COMMENTAIRE DE LA RÉDACTION
La grandeur du règne de Charlemagne n’a d’égal que la rapidité du délitement de son empire sous ses fils, se faisant sans cesse la guerre, et divisant l’empire de générations en générations… Ce temps montre l’exemple parfait de ce qui mine la politique d’un pays : division, envie, politique de favoritisme conduisant aux jalousies et à une division plus grande encore, dosage erroné de l’autorité, soit trop utilisée, soit mal utilisée, mépris du besoin des peuples soumis à l’invasion et à l’impôt… Et pourtant la légitimité du sang des carolingiens resta fort, et ne disparaîtra complétement que 100 ans plus tard.

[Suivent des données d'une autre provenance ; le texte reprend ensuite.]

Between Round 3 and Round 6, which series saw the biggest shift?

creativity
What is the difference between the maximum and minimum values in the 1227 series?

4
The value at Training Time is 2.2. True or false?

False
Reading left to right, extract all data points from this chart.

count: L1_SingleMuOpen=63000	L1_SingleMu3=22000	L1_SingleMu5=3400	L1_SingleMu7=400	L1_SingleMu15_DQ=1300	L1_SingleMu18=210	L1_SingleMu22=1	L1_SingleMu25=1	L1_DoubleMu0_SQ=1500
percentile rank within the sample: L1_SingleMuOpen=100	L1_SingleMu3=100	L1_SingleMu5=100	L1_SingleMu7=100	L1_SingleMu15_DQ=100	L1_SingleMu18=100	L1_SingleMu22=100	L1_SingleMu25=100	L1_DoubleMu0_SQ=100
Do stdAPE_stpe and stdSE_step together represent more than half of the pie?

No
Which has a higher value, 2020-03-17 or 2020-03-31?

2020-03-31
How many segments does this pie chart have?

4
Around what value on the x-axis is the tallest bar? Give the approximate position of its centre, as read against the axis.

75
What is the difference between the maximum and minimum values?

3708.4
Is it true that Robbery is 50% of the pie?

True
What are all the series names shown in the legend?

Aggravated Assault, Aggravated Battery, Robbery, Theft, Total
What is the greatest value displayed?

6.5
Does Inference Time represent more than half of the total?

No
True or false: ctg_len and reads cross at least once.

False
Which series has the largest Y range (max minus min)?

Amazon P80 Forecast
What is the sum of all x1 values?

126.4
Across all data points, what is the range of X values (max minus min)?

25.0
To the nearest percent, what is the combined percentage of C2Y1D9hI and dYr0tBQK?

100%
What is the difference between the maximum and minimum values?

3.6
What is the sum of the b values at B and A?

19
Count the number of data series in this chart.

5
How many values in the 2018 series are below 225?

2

Le bien commun, malgré tout, fut protégé contre l’invasion extérieure par Robert le fort et quelques grands du royaume.
Il faut noter néanmoins une inflexion vers plus de chrétienté : les mœurs sont encore durs, et les passions violentes, mais on commence à voir des princes qui font pénitence et qui regrettent, au point d’être rétabli (comme Lothaire), des regrets ponctuels des fils vis-à-vis du père — pour mieux rechuter après — et des papes qui osent excommunier quand il le faut, et qui sont écoutés…
Les résultats sont catastrophiques et aboutissent à la division jamais réparée du traité de Verdun entre l’Ouest et l’Est, le Royaume de France et la Germanie, avec la Lotharingie coincée entre les deux.
L’empire divisé devient la proie des étrangers, Normands et Sarrasins : seuls les saints et la grâce divine ont d’ailleurs permis de convertir les Normands, comme autrefois les Francs, pour le meilleur.
La féodalité se met en place, dans le parcellement de la souveraineté dû à l’incurie des rois.
Il est absolument frappant que malgré cette incurie, les rois restent des rois légitimes, et sont réclamés par les peuples : cela montre combien il est naturel à l’homme politique d’avoir un chef, et combien cela lui est nécessaire.
Notons encore combien seuls les membres de la famille royale prétendent à l’usurpation : il est presque étonnant, pour un contemporain pétri de démocratie — et donc de l’usurpation permanente et légitimée — qu’aucun membre non-dynaste ne tentât de prendre la place… cela montre que la légitimité protégeait la souche royale contre les envies extérieures, aussi pressantes fussent-elles.
Notons encore ce phénomène qui apparaît souvent dans l’histoire, sous différentes formes : quand l’égoïsme d’une mère aimant trop ses fils en vient à vexer la justice et l’équité pour assurer à ses fils la suprématie…
Louis le Pieux, Lothaire, Charles le Chauve et Louis le Bègue : nous revivons dans une nouvelle version la descente aux enfers des divisions fraternelles des fils de Louis, avec moins de violence, et une société plus chrétienne, avec aussi de grands papes et clercs (comme Hincmar) tenant la barque à flot.